Menurut UU Nomor 12 Tahun 2011 Tentang Pembentukan Peraturan Perundang-Undangan, dan Peraturan Presiden Republik Indonesia Nomor  87  Tahun  2014 Tentang Peraturan Pelaksanaan Undang-Undang Nomor 12 Tahun 2011 Tentang Pembentukan Peraturan Perundang-Undangan. Pengertian  Peraturan  Daerah  Provinsi  adalah  Peraturan Perundang-undangan  yang  dibentuk  oleh  Dewan Perwakilan  Rakyat  Daerah  Provinsi  dengan persetujuan bersama Gubernur.[2]
Perda Provinsi merupakan salah satu jenis peraturan perundang-undangan berdasarkan Pasal 7 ayat (1) huruf f UU No. 12 Tahun 2011 tentang Pembentukan Peraturan Perundang-Undangan (UU 12/2011).
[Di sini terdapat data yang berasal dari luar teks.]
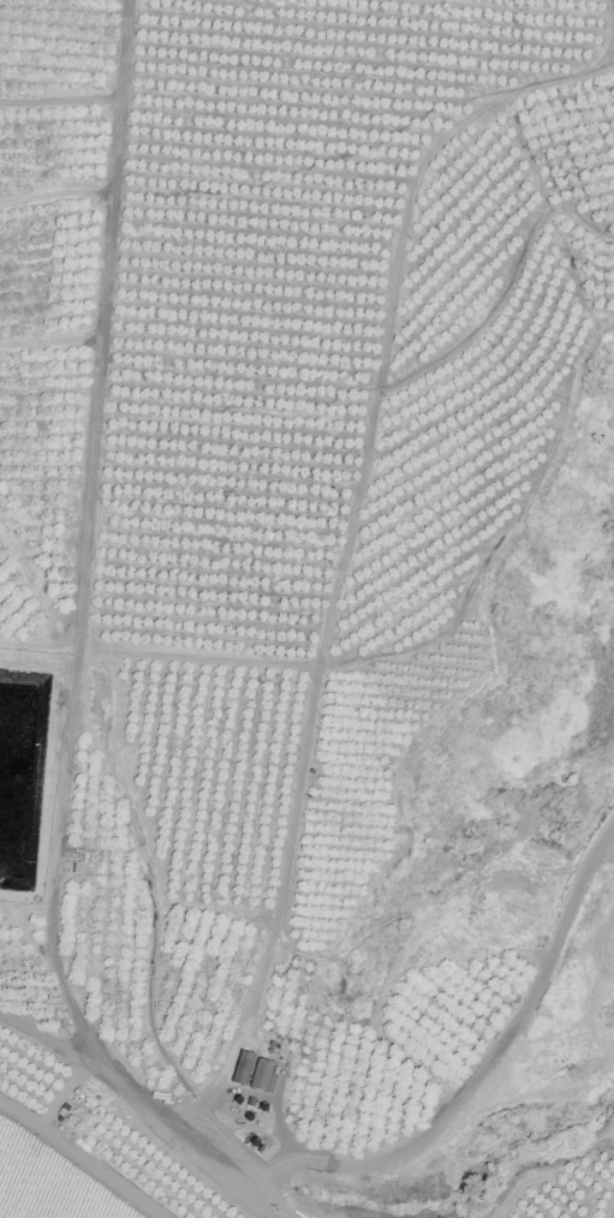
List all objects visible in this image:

Pengertian Perda Provinsi adalah Peraturan Perundang-undangan yang dibentuk oleh Dewan Perwakilan Rakyat Daerah Provinsi dengan persetujuan bersama Gubernur (Pasal 1 angka 7 UU 12/2011). Materi muatan Perda Provinsi berisi materi muatan dalam rangka penyelenggaraan otonomi daerah dan tugas pembantuan serta menampung kondisi khusus daerah dan/atau penjabaran lebih lanjut Peraturan Perundang-undangan yang lebih tinggi (Pasal 14 UU 12/2011).[3]
Peraturan daerah provinsi adalah peraturan yang dibentuk oleh gubernur/kepala daerah provinsi bersama-sama dengan Dewan Perwakilan Rakyat Daerah (DPRD) provinsi, dalam melaksanakan otonomi daerah yang diberikan kepada pemerintah daerah provinsi. Menurut undang-undang no.12 tahun 2011 tentang pembentukan peraturan perundang-undangan, yang dimaksud degan peraturan daearah adalah peraturan perundangan-undangan yang dibentul oleh dewan perwakilan rakyat daerah dengan persetujuan kepala daerah.[4]
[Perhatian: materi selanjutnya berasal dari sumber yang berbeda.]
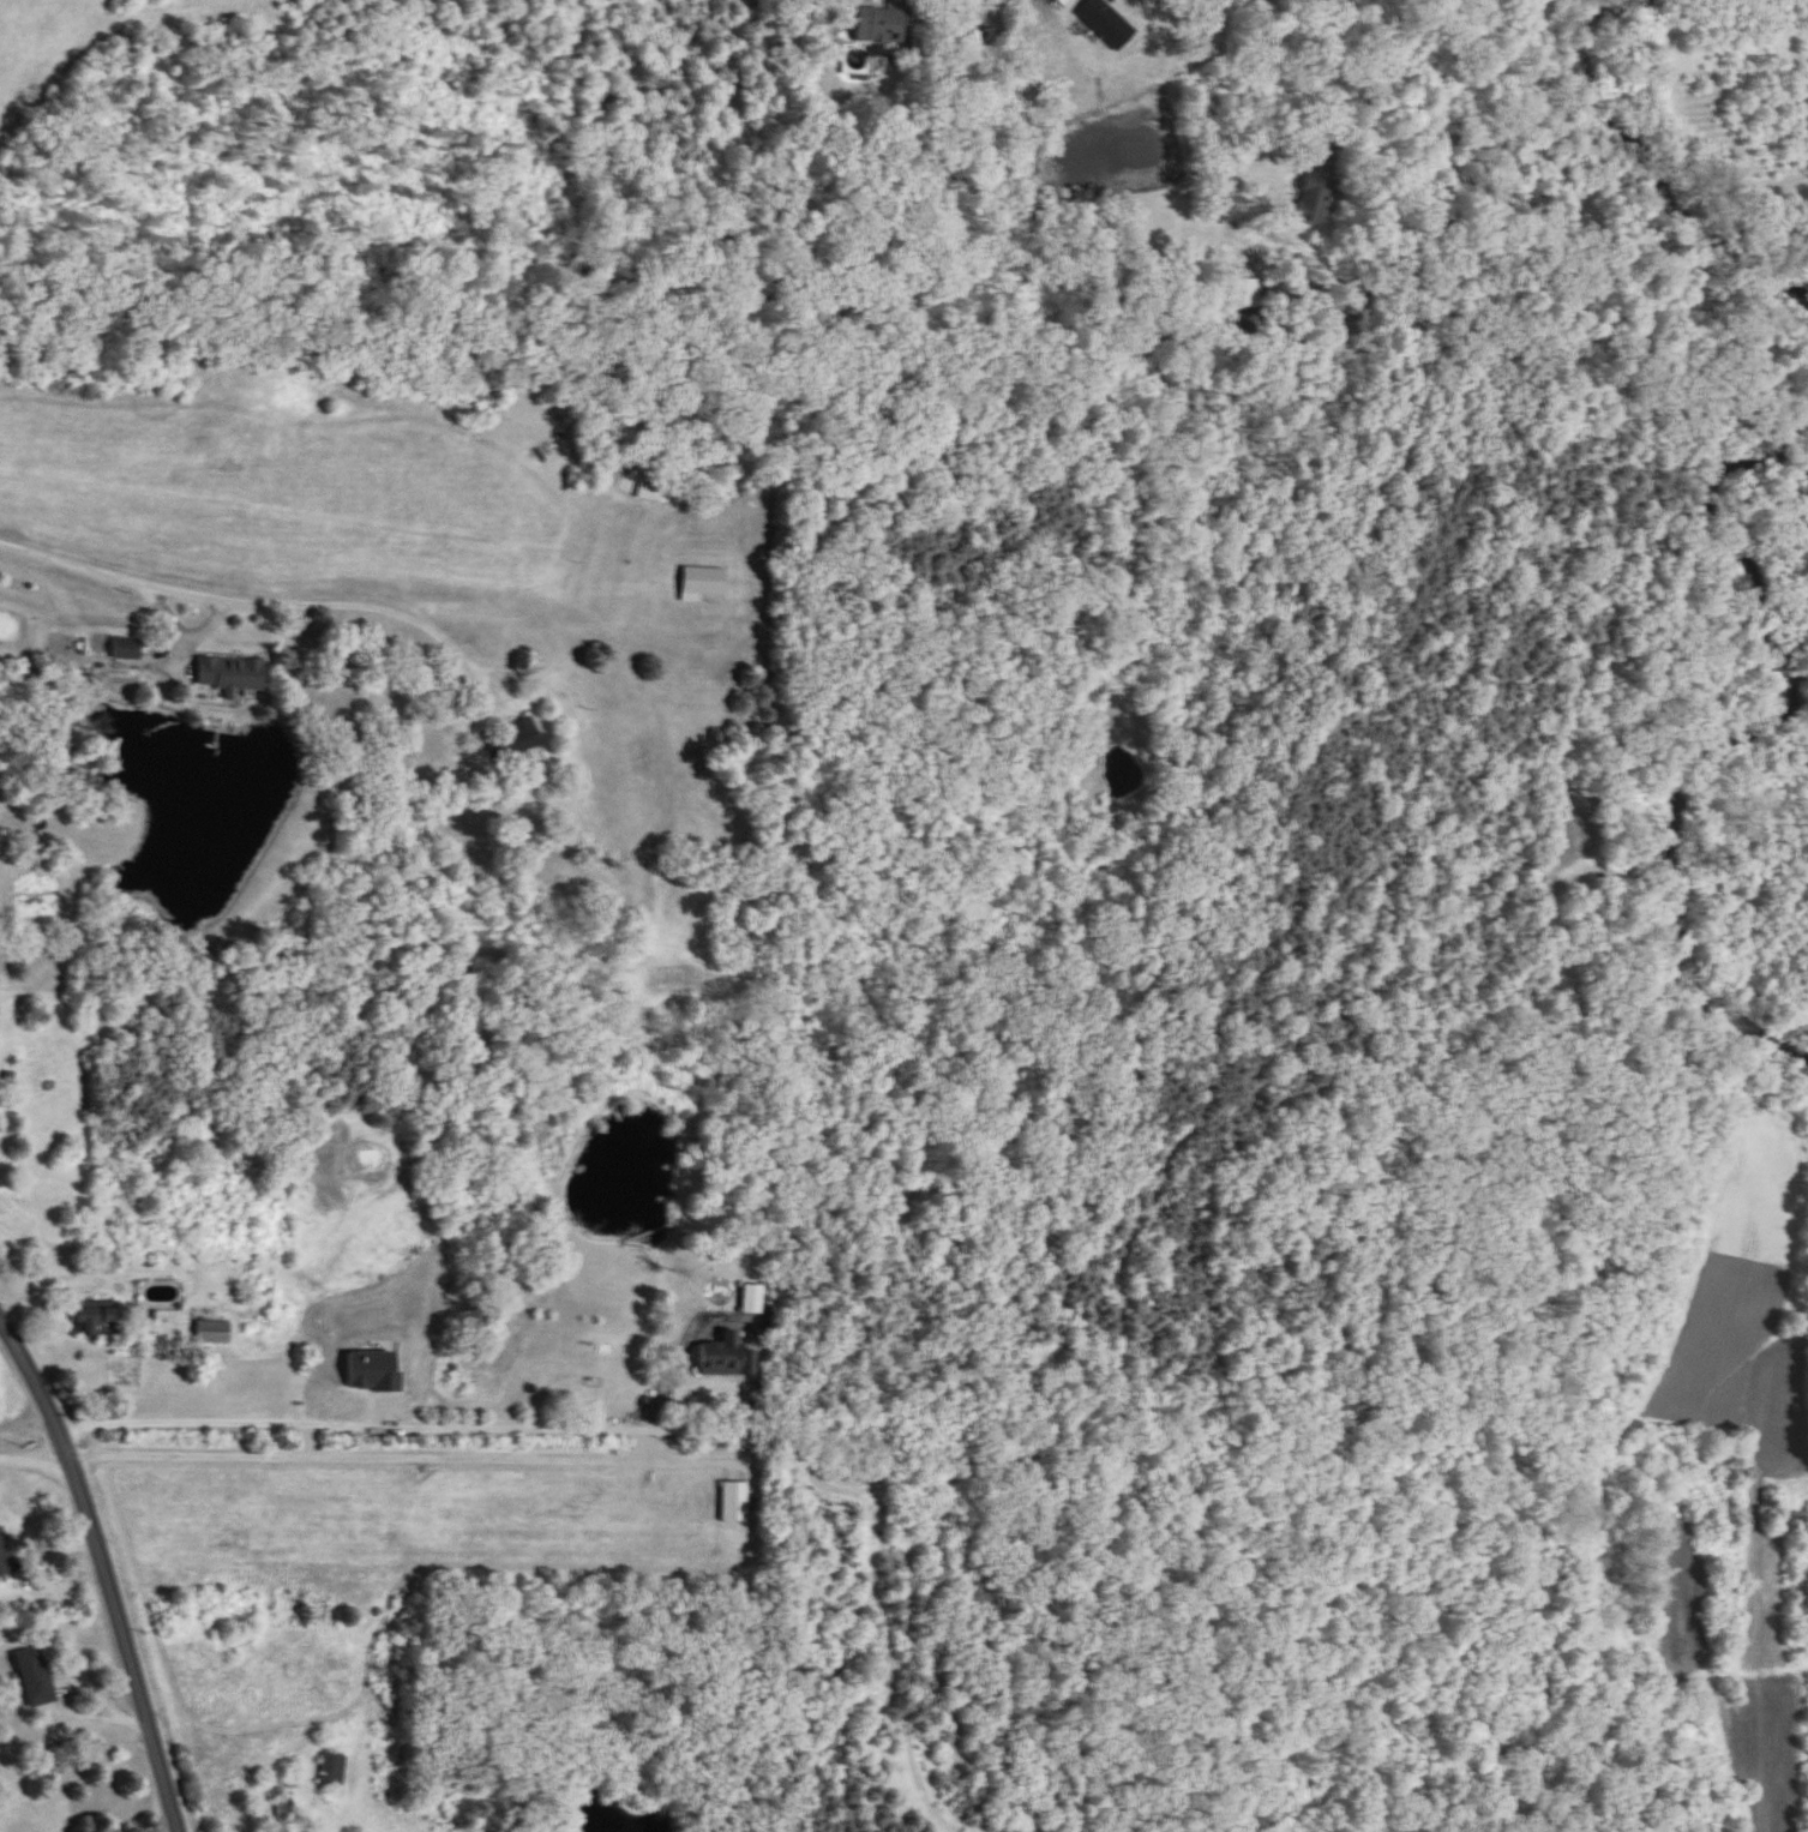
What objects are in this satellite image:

Kewenangan pembentukan peraturan daerah provinsi ini merupakan sautu kewenangan (atribusian) untuk mengatur daerahnya sesuai pasal 136 undang-undang no.32 tahun 2004 tentang pemerintahan daerah, namun demikian pembentukan suatu peraturan daerah ini dapat juga merupakan pelimpahan wewenang (delegasi) dari peraturan perundang-undangan yang lebih tinggi[5]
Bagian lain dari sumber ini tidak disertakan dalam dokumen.